El vuelo fue largo y turbulento. Es imposible atravesar Los Andes, América de lado a lado y el Atlántico sin que Eolo y todas las furias que deben acompañarle, te permitan reposar durante las largas horas del viaje. Isabel reflexionó sobre su curso para perder el miedo al avión. No creía que hubiera sido capaz de venir sola desde Santiago de Chile a Madrid sino lo hubiera hecho, aunque tuviera la ayuda proporcionada por los tranquilizantes y los gin tonics que se atizó. Pero cualquier ayuda es poca cuando una se enfrenta sola al pánico. Incluso, consiguió aplicar las pautas aprendidas consistentes en que cuando el avión entraba en turbulencias, era como conducir un coche por un firme mal empedrado. Y la otra era que no estaba suspendida en el vacío, no, estaba sostenida en un soporte fluido.
El momento en que el comandante anunció la aproximación a Madrid, en un cielo encelado de borrones negros y brochazos naranjas, pese a los meneos del descenso, algo en ella se expandió como un globo aerostático ante la esperanza de tocar tierra. Este sentimiento la impulsó a tener fe y confiar en que la llegada a casa de sus tíos fuera el comienzo de su nueva vida. Su frase preferida de los últimos tiempos era “he puesto el contador a cero.” Y mientras trataba de bajar el equipaje de mano, la realidad de ese cero le hizo sentir un repeluco por la espalda.
Venía sin un duro, un poco triste porque su amante chileno, Ernesto, había tenido una malhadada caída del caballo y decidió volver con la legítima que era enfermera para que le cuidara. Además, el curso para el que fue contratada por la Universidad Católica de Santiago para dar micología comparada entre los hemisferios norte y sur, resultó peor pagado de lo convenido y una inundación en su piso terminó de arruinarla.
Estaba convencida de haber comunicado a los tíos su llegada, pero de repente, dudó si había concretado la fecha. Mientras recogía el equipaje les llamó por teléfono sin obtener respuesta. No pasaba nada, estarían desconectados o a lo mejor en la casa del Escorial con mala cobertura. Era temprano y quizás estuvieran dormidos. Esperó un rato tomándose un desayuno de café doble que la entonara y decidió ir a casa de ellos.
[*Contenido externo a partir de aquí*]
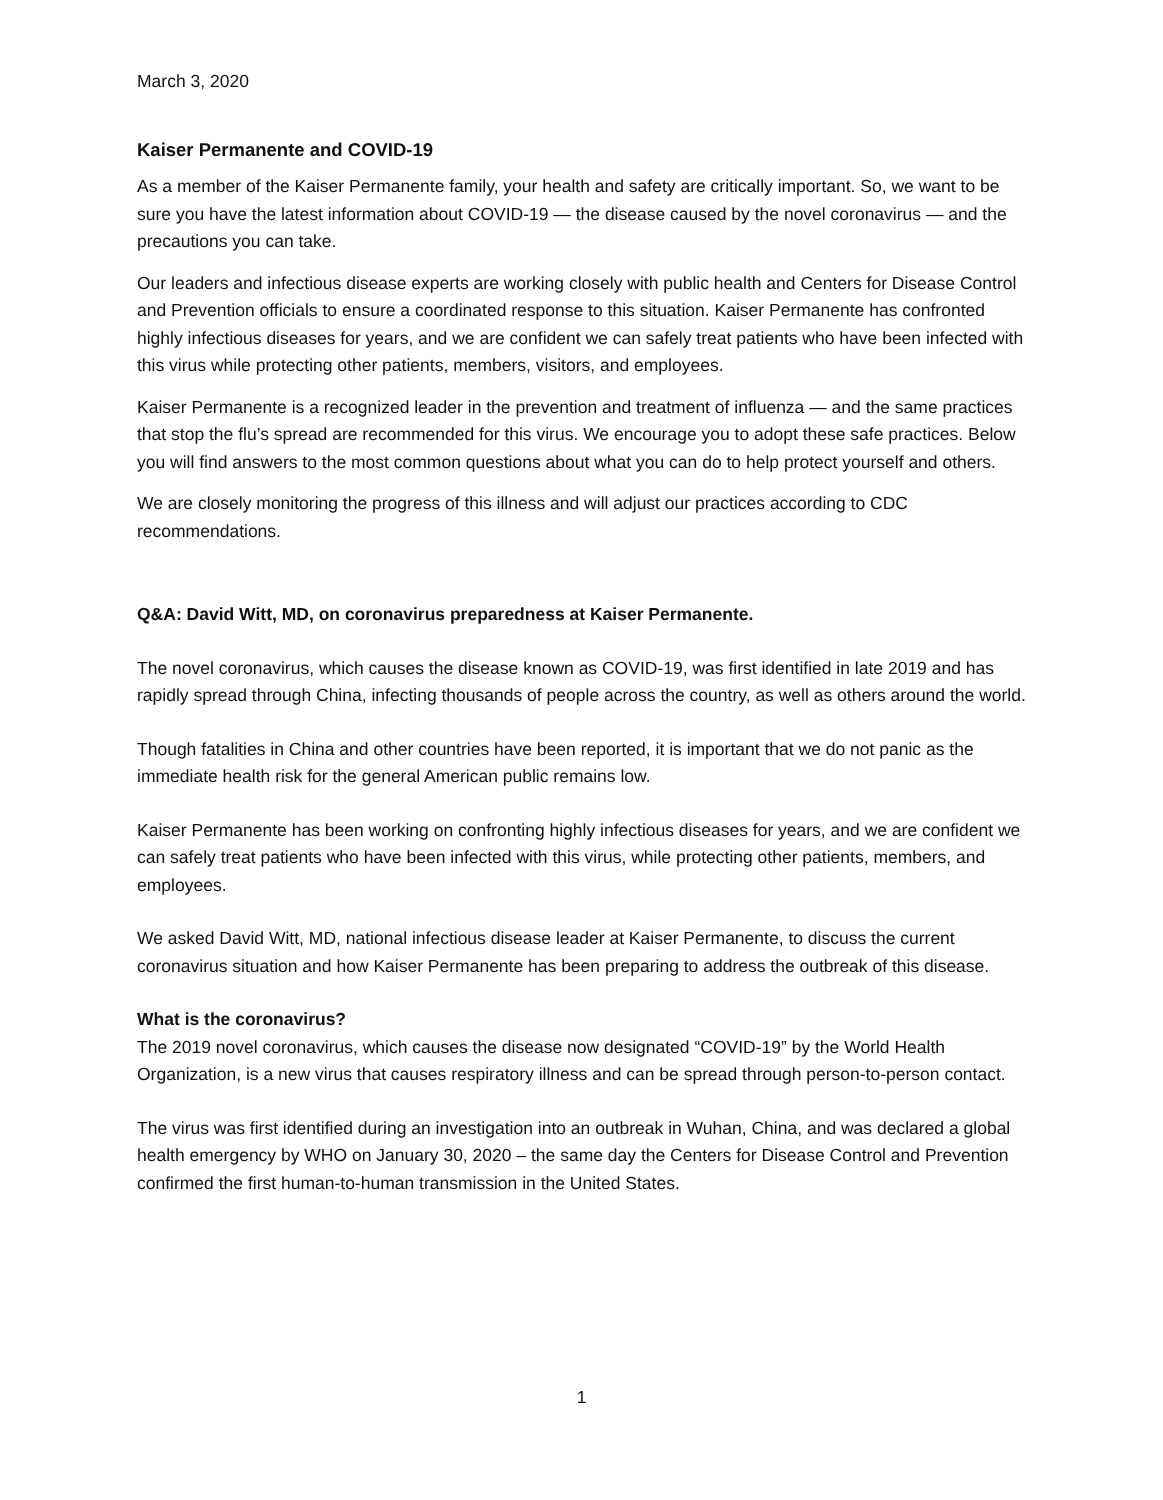March 3, 2020
Kaiser Permanente and COVID-19
As a member of the Kaiser Permanente family, your health and safety are critically important. So, we want to be sure you have the latest information about COVID-19 — the disease caused by the novel coronavirus — and the precautions you can take.
Our leaders and infectious disease experts are working closely with public health and Centers for Disease Control and Prevention officials to ensure a coordinated response to this situation. Kaiser Permanente has confronted highly infectious diseases for years, and we are confident we can safely treat patients who have been infected with this virus while protecting other patients, members, visitors, and employees.
Kaiser Permanente is a recognized leader in the prevention and treatment of influenza — and the same practices that stop the flu’s spread are recommended for this virus. We encourage you to adopt these safe practices. Below you will find answers to the most common questions about what you can do to help protect yourself and others.
We are closely monitoring the progress of this illness and will adjust our practices according to CDC recommendations.
Q&A: David Witt, MD, on coronavirus preparedness at Kaiser Permanente.
The novel coronavirus, which causes the disease known as COVID-19, was first identified in late 2019 and has rapidly spread through China, infecting thousands of people across the country, as well as others around the world.
Though fatalities in China and other countries have been reported, it is important that we do not panic as the immediate health risk for the general American public remains low.
Kaiser Permanente has been working on confronting highly infectious diseases for years, and we are confident we can safely treat patients who have been infected with this virus, while protecting other patients, members, and employees.
We asked David Witt, MD, national infectious disease leader at Kaiser Permanente, to discuss the current coronavirus situation and how Kaiser Permanente has been preparing to address the outbreak of this disease.
What is the coronavirus?
The 2019 novel coronavirus, which causes the disease now designated “COVID-19” by the World Health Organization, is a new virus that causes respiratory illness and can be spread through person-to-person contact.
The virus was first identified during an investigation into an outbreak in Wuhan, China, and was declared a global health emergency by WHO on January 30, 2020 – the same day the Centers for Disease Control and Prevention confirmed the first human-to-human transmission in the United States.
1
Ya en el portal volvió a llamar por teléfono sin obtener respuesta. Pulsó el cuarto C, el piso de sus tíos, y sin que preguntaran quién era le abrieron, lo que le pareció extraño e imprudente. La mañana ya estaba mediada y empezaba a hacer un calor para el que su ropa invernal resultaba insufrible. Menos mal que el equipaje era escaso, pensaba arrastrando su saco dentro del ascensor. Se sorprendió al ver que la puerta estaba entornada y la empujó con timidez. Nadie la recibió. Susurró el nombre de su tía Encarna con cierto apuro, cuando vio que se dirigía hacia ella una mujer entrada en años y carnes que la besaba llorosa en ambas mejillas, le daba las gracias por venir de tan lejos, afirmó señalando el bolso de viaje y la instó a que pasara al salón.
Se quitó la cazadora de cuero y se quedó con los vaqueros y la sudadera azul eléctrico con unas siglas pintadas. No reconoció la decoración, todo le resultaba ajeno y diferente. Al entrar en el salón un coro de miradas oscuras se volvieron hacia ella.
—Hola —atinó a decir— vengo a ver a mi tío Paco.
—Pues ahí lo tienes —contestó una decidida mujer señalando con el pulgar hacia el comedor.
Se desplazó sorprendida a la habitación señalada donde lo primero que vio a través del pasillo fue un resplandor de velas impropio del lugar y la hora. Con paso silencioso y precavido asomó la cara por el dintel y lo que se encontró fue un catafalco en el lugar de la mesa de comer, rodeado de cirios y velas. Espantada, dio un paso atrás. Una de las mujeres enlutadas que llevaban y traían bebidas y algo para sostener la pena, la empujó con firmeza para que volviera a entrar y rezara un poco por el pobre Paco.
—¿Paco? —repitió Isabel aturdida—. No me había enterado de su muerte.
Se apoyó en la pared y con los ojos empañados preguntó dónde estaba su tía Encarna.
—¿Encarna? —le respondió la mujer que sostenía con destreza una bandejita—. No sé quién es. Paco era soltero.
Se fue de la casa a toda prisa y al llegar al portal preguntó al portero por sus tíos. Hacía mucho que se habían traslado al cuarto D, afirmó sabihondo, más amplio, mejores vistas, pero estaban de crucero.
—La verdad —cabeceó pensativo—, que doña Encarna y don Francisco últimamente no paran.